Wednesday, February 4, 2009

katrina memories reteurns

wow had a bad nite and a bad day today.Thought all those damn flashbacks were over,or at least
not as frequent.Last nite at group,i started talking about the hurricane and I was like zoning out;
I get really defensive and i start shouting .It is just so terrifying.I see myself back in the hospital the wind howling patients screaming the building shaking and me huddling in a corner rocking back and forth.
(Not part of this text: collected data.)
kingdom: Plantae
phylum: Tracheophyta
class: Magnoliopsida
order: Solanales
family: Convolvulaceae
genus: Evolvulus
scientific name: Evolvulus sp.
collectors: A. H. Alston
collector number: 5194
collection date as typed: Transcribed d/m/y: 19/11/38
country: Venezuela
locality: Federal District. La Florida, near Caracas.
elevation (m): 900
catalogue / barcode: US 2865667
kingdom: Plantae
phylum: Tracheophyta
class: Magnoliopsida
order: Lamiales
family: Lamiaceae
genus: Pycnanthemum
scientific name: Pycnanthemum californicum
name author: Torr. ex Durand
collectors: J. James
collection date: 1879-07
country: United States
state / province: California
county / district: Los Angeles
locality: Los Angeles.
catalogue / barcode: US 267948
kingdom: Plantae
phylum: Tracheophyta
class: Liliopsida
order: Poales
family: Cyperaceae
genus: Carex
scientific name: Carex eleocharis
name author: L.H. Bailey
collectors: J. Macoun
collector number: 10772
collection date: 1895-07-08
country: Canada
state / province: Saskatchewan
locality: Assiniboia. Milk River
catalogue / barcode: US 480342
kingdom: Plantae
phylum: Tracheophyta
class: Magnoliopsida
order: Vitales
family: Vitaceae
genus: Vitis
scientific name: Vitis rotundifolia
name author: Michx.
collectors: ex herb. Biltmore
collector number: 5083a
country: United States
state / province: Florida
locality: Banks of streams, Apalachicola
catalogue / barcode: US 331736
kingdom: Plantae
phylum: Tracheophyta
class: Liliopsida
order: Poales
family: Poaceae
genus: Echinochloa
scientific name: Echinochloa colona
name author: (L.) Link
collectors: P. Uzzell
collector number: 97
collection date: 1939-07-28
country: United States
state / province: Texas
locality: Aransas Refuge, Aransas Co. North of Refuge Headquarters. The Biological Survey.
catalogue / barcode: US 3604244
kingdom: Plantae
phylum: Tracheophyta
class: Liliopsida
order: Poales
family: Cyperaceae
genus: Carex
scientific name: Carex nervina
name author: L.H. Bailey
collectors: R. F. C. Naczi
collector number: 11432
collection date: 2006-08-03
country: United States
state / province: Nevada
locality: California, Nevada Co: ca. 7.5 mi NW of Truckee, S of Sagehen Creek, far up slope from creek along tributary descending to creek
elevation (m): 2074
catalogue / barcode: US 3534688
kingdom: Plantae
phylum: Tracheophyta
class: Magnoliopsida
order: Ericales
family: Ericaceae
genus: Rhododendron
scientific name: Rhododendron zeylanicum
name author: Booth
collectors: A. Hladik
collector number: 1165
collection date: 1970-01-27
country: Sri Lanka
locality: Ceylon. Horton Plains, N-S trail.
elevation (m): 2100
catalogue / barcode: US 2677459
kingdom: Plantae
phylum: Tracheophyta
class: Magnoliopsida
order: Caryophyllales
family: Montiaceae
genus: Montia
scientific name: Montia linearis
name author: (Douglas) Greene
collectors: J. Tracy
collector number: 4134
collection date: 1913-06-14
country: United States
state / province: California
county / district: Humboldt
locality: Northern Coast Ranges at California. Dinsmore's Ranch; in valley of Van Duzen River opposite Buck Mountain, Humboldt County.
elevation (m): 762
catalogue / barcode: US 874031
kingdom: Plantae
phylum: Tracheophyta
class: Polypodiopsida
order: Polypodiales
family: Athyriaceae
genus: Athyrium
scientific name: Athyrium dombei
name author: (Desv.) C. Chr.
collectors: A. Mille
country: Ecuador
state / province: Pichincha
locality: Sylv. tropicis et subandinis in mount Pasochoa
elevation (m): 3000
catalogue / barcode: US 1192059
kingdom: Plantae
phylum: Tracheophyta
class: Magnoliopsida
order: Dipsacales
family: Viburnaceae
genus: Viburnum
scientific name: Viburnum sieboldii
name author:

Fear ,fear,of DYING,It was so real so damn vivid,the smells the sounds OMG
it was HORRIFIC.Is my house still there ,my family does not know I am ok.cell phones are not working....
I let my patients down...i stand numb..i cant move,,i cant go no more the smells of poor sanitation,toilets overflowing ,not water ,not cool air,stench stench stench,aghhhh;
its so damn hot and the heat is making the stench worse.i am on duty ..but i cant physically go on
and my coworkers tell you gotta work.and sometimes we work long hours and i cant do it
patients die from heat exuasthion ,I ..cant go on i cant
Why ?why ?why? i am in this situation.Why GOD why ?I AM GUILTY ASHAME AND FURIOUS !!!!
I still get anxious at thunderstorms and street flooding.I get upset at the smell of
stench smelling bathrooms. the wind the rain

I am not the person I once was.I have changed i cant go near a hospital.